Map: Which Parts Of The Country Were Calling Ray Lewis A Murderer During The Super Bowl?

Illustration for article titled Map: Which Parts Of The Country Were Calling Ray Lewis A Murderer During The Super Bowl?

The map above shows the concentration of geolocated tweets sent during the Super Bowl that contained both the words "Lewis" and "murder." We were looking for references to Baltimore Ravens linebacker Ray Lewis, who in 2000 was charged with murder in the stabbing deaths of two men after an Atlanta Super Bowl party (he later pleaded down to a misdemeanor obstruction charge). The Twitter program we used ran from 5 p.m. until 11 p.m., when this dumb tweet, and the thousands of retweets that followed, crashed my computer:


What can we learn from the map? It turns out that San Francisco was pretty civil—a surprise, given how infuriating the first half of the Super Bowl must've been for 49ers fans. While the Philadelphia-New Jersey-NYC corridor came out red, three cities really stand out in particular, because they're exactly the three you would expect:

  1. Boston: It's possible that Boston sports fans might be a little petulant about the championship this year, just like they are pretty much every year, for every sport.
  2. Pittsburgh: AFC North rival of the Ravens.
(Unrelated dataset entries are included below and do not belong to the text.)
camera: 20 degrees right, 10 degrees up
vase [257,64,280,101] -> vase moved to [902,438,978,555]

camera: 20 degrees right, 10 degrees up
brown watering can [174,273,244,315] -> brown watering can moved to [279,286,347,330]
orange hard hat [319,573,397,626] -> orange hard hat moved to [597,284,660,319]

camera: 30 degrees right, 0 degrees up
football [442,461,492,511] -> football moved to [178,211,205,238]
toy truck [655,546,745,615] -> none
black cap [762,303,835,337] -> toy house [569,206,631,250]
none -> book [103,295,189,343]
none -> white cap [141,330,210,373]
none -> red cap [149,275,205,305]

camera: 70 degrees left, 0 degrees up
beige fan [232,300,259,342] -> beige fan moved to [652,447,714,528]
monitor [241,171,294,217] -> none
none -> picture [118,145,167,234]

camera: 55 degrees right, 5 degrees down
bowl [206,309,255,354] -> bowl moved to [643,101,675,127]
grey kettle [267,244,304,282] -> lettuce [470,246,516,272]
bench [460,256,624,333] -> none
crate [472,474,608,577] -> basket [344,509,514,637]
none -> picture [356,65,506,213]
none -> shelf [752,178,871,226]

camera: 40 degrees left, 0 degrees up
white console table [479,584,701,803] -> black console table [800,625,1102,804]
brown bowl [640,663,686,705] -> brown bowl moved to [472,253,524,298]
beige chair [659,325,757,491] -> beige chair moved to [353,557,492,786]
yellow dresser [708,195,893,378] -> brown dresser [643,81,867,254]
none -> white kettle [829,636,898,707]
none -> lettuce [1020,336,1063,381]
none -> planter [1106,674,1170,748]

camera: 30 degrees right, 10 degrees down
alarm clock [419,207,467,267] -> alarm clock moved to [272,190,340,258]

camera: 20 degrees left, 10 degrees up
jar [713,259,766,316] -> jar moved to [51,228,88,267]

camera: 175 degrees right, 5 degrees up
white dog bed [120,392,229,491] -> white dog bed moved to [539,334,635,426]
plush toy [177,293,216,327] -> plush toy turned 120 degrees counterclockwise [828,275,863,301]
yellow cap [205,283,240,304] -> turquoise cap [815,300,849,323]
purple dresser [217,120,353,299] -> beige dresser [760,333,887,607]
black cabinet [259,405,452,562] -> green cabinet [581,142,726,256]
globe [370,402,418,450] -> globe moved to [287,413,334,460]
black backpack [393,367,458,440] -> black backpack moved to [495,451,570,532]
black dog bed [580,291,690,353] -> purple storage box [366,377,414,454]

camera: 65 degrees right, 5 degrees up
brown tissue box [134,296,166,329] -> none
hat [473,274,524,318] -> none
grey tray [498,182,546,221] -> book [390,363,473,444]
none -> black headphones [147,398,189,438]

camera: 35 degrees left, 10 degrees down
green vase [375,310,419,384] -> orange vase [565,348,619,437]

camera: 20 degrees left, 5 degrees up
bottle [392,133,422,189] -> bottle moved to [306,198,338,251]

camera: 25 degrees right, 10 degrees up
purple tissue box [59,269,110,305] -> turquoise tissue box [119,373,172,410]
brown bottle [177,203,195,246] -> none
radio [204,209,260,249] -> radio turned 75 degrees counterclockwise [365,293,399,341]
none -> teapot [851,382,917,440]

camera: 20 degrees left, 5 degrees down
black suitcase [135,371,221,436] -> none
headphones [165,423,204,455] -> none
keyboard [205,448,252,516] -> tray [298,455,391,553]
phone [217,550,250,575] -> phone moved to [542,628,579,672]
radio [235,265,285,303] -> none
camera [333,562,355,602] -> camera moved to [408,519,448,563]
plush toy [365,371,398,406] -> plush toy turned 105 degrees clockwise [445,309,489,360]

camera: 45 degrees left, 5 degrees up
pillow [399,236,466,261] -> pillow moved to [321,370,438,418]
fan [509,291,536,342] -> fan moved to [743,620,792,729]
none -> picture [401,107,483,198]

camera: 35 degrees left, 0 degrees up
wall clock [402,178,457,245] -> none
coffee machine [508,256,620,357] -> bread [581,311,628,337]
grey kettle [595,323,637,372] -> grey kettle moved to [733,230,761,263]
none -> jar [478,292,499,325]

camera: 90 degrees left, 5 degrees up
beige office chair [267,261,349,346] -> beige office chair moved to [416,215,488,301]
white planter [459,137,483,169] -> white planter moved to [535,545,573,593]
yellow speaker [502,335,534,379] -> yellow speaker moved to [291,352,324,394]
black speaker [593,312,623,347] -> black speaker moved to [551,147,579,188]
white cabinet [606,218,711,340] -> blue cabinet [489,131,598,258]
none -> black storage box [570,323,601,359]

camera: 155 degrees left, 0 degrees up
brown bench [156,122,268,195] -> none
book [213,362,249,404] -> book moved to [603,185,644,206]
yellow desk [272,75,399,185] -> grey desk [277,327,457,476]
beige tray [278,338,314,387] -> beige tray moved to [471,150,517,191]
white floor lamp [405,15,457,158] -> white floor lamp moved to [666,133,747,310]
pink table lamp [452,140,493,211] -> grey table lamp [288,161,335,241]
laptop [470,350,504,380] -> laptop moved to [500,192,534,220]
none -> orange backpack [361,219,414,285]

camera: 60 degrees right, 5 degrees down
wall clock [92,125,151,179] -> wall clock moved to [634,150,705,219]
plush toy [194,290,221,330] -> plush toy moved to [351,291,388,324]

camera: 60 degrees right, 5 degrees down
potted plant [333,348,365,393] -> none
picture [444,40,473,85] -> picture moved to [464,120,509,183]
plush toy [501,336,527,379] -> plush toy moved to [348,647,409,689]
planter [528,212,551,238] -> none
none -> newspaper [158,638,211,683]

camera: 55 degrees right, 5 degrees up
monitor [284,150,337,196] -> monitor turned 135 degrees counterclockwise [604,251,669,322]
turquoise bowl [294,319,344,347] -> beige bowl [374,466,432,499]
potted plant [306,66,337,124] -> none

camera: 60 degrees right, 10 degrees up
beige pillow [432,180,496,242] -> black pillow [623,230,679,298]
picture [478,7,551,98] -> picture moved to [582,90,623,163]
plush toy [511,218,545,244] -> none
Fans here are perpetually frustrated that their star QB is universally considered a sexual menace, while Lewis is at worst thought to be "controversial."
  3. Cleveland: Another AFC North "rival," but more importantly the cursed sports-hellhole from which the now-Ravens were forcibly relocated in 1996 by grifting supervillain Art Modell. Since they've been in Baltimore, the Ravens have gone to the playoffs nine times and won two championships. The Cleveland Browns, in either past or present form, have never appeared in a Super Bowl. If one city deserves to be bitter—about anything, really—it's Cleveland.

Now a two-time Super Bowl champion, Ray Lewis gets to walk off into the sunset and enjoy himself in the jock-retirement home known as ESPN. Should he ever find himself in one of these cities, though, he'd do well to remember to wear his complete fighting robot suit.